A good to excellent credit score is critical in order to create financial stability or build future borrowing power. Excellent credit can get you into a car lease with little down or put you at the head of the list of a sought-after apartment or condo for lease. Credit scores are a complex set of statistical factors that determine the likelihood an individual will pay back the money he has borrowed. Several things on a credit report can negatively impact a credit score.
Late Payments
Late payments, collection agency attempts and personal bankruptcies can have the greatest negative effect on a consumer's credit score, according to Trans Union. Late payments are generally defined as being more than 30 days past due, but some banks may still report a missed payment fewer than 30 days late to a credit reporting agency depending upon the terms of your loan or account. Pay your bills on time to help raise your credit score.

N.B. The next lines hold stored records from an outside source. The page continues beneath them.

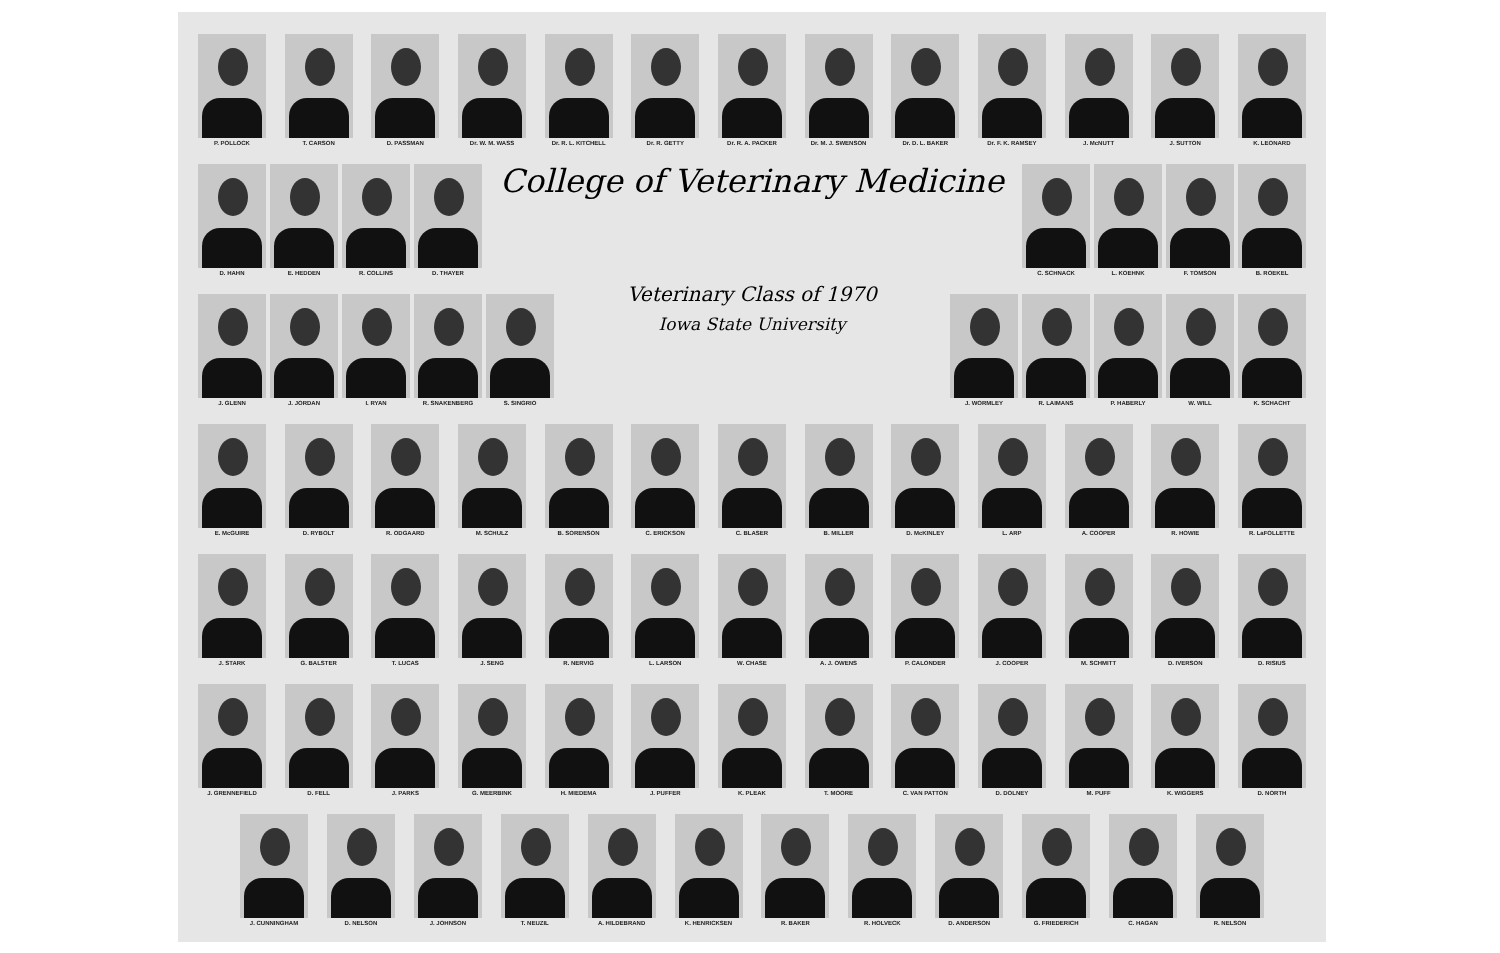P. POLLOCK
T. CARSON
D. PASSMAN
Dr. W. M. WASS
Dr. R. L. KITCHELL
Dr. R. GETTY
Dr. R. A. PACKER
Dr. M. J. SWENSON
Dr. D. L. BAKER
Dr. F. K. RAMSEY
J. McNUTT
J. SUTTON
K. LEONARD
D. HAHN E. HEDDEN
R. COLLINS
D. THAYER
College of Veterinary Medicine
C. SCHNACK
L. KOEHNK
F. TOMSON
B. ROEKEL
J. GLENN
J. JORDAN
I. RYAN R. SNAKENBERG
S. SINGRIO
Veterinary Class of 1970
Iowa State University
J. WORMLEY
R. LAIMANS
P. HABERLY
W. WILL K. SCHACHT
E. McGUIRE
D. RYBOLT
R. ODGAARD
M. SCHULZ
B. SORENSON
C. ERICKSON
C. BLASER
B. MILLER
D. McKINLEY
L. ARP A. COOPER
R. HOWIE
R. LaFOLLETTE
J. STARK
G. BALSTER
T. LUCAS
J. SENG R. NERVIG
L. LARSON
W. CHASE
A. J. OWENS
P. CALONDER
J. COOPER
M. SCHMITT
D. IVERSON
D. RISIUS
J. GRENNEFIELD
D. FELL J. PARKS
G. MEERBINK
H. MIEDEMA
J. PUFFER
K. PLEAK
T. MOORE
C. VAN PATTON
D. DOLNEY
M. PUFF K. WIGGERS
D. NORTH
J. CUNNINGHAM
D. NELSON
J. JOHNSON
T. NEUZIL
A. HILDEBRAND
K. HENRICKSEN
R. BAKER
R. HOLVECK
D. ANDERSON
G. FRIEDERICH
C. HAGAN
R. NELSON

High Balances On Your Credit Lines
If you are using more than 35 percent of your available credit, you can expect to see your credit score negatively impacted. Keep your credit card and loan balances as low as possible; many lenders would like you to stay close to the minimum available credit on your line or card to have the best credit score. Don't max out your credit cards; that can also hurt your score. Keep your balances low by making a payment right after making the purchase; you don't have to wait until the bill arrives in the mail.
Closing Credit Card Accounts
Contrary to what you may think, cutting up your credit cards and closing your accounts can drop your credit score, especially if you close an account that you have had for a long time. That's because the longer you can show you have paid your bills on time and have been responsible with your credit, the better it looks on your credit report. You can improve your score by keep the oldest account on your credit report open and by using it wisely.
Excessive Inquiries
Too many inquiries attached to your credit report can impact your score, albeit in a relatively small way, according to Experian. Only credit applications that the consumer applies for can tick the score lower; inquiries made by your lenders or credit accounts for periodic review of your credit cannot. Inquiries are never the reason for truly poor credit, but when taking other factors into account, such as extremely high debt or low scores, they can make a negative impact.